I’ve never officially been in sales myself, but when I’m helping our sales staff the only numbers anyone cared about were gross sales/profit. If my GM asked how things were going, telling her how many customers I phoned would not be considered an answer.

:: shrugs ::

I didn’t design the system. But both phone time & customer contact time can be germane for several reasons. For one, it often takes a few months for a new contract to start bringing in revenue; tracking phone time and contact time shows that the person is working as we want them too. Also, sometimes business will be lost for reasons outside a salesperson’s control. Business X may have been on an upward trend for months and months because of a salesperson’s diligence and skill, only to suddenly crash because BX’s corporate office decided to switch to our competitor company-wide. When this happens it may well cost an account exec much or all of his bonus; but if he can show by his productivity numbers that he’s been working his territory as the company requires, his job won’t be in jeopardy.

Is Tim’s IRL name Herb Tarlich?

I get why a salesperson would want to have some ass-covering metrics to point to when sales dipped for reasons outside their control, as happens to every salesperson eventually. I’m just surprised that your company seems to be doing it automatically.

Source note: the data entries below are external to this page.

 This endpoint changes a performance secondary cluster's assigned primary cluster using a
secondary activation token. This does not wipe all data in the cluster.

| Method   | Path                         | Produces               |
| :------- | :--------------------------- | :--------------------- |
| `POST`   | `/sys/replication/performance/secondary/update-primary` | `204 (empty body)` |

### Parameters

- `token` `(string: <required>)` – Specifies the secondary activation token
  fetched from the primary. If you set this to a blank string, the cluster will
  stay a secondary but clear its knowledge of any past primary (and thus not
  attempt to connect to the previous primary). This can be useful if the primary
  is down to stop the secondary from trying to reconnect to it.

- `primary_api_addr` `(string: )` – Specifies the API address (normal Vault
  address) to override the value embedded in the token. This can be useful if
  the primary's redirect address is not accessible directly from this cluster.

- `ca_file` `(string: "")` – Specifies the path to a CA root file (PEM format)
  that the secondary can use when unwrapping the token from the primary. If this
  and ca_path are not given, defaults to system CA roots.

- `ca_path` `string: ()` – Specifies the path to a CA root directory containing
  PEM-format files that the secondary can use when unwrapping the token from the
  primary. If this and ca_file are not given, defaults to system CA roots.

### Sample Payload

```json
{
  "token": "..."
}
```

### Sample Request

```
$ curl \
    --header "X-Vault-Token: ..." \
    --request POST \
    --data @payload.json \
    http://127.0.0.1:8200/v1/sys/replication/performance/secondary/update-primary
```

Well, bear in mind that a lot of their duties overlaps with customer service (even though we have a separate customer service department). Clients who spend $100/day needn’t call the customer service number and get a random schmo even when it’s a customer service; they call their account manager, who knows the details of their business with us. Account execs get paid a base salary for the customer service type stuff and a bonus for new/increased business; a productivity metric is necessary for the former to help decide yearly raises. (Not that those are very common any more. :()

I worked at a place where we had a Tim, always had excuses for not producing, but never seemed to have time to work the processs and make the sale when someone handed it to them on a platter.

Sadly for us, our Tim ended up taking over the territory of a very good hard working guy who had major medical issues and had to stop working. Took about a year before enough customers left to make management do something about it. This same person also used to do things like 'when the sales manager took everyone out to lunch would order 2 entrees and have one packed to go so they got free dinner too.

Personally I think folks like this need to be fired post haste but apparently event these wastes of good carbon seem to have some kind of value to management.